The PQ minority government, lagging behind in popularity, hopes to win votes by championing a "secularism" plan that polls have suggested has considerable support in the province.

The government says it expects to present the charter this fall — although it's not clear yet that the plan will get support from opposition parties, which hold a majority of seats in the legislature.

It's also unclear yet whether the plan, even if it proves popular, would sway voters in the next election campaign.

Polls have suggested that while the idea has strong support it's far less of a priority for Quebec voters than other issues, like the economy.

Saluja said he doesn't believe such a policy would ever pass in Quebec because he has never known it to be a closed-minded place.

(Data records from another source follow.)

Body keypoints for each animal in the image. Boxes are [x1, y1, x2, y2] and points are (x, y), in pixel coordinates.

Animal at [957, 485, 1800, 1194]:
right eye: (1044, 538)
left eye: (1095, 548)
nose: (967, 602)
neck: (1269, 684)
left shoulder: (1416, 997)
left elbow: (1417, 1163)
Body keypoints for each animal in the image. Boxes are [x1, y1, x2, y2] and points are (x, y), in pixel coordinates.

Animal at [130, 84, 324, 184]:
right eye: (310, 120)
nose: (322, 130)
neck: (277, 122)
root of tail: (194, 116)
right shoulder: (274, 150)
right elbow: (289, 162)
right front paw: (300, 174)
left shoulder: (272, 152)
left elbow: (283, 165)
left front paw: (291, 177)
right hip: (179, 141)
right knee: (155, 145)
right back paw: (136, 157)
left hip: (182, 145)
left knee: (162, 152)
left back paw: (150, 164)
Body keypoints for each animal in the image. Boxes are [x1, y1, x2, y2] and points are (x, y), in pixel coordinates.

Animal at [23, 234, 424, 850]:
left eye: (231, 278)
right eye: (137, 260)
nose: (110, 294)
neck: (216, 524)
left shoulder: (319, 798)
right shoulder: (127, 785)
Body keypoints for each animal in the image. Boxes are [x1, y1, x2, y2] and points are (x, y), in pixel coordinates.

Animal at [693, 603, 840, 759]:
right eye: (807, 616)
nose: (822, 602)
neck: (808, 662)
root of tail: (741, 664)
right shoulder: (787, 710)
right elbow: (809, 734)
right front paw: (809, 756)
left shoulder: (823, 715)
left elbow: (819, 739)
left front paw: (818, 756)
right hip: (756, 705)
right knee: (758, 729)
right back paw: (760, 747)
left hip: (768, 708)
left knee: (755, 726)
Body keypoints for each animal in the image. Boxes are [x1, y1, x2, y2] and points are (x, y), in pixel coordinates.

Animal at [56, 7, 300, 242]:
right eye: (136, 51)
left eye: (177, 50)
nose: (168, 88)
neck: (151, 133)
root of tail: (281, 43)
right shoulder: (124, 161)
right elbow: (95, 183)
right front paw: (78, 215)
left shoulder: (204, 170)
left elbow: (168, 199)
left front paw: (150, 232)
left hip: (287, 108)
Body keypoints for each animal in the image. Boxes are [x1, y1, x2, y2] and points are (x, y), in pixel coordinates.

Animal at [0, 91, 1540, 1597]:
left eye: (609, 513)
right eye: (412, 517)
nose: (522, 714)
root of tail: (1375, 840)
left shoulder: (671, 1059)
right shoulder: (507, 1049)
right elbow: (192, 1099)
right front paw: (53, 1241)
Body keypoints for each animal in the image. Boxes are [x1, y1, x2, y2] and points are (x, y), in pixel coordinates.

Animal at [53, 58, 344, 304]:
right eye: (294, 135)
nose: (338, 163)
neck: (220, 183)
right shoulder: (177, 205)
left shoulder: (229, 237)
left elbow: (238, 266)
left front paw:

"I've never had a Quebecer come up to me and tell that I don't belong here," he said.

"Personally, I'm hurt. I'm very hurt."

According to the leaked details in a tabloid newspaper, the proposal would let culturally specific hospitals — like Montreal's Jewish General — seek an exemption.

The same newspaper has interviewed headscarf-wearing daycare workers who say they would quit their jobs if forced to choose between their religious beliefs and their work.

"I left my country and my family behind for a better life here. Now, I get the impression I'm being told to drop everything and go back home," Zakia Maali told the Journal de Montreal.

"There's nothing that will make me remove this. If I lose my job, it'll be unemployment for me, and then welfare. Too bad."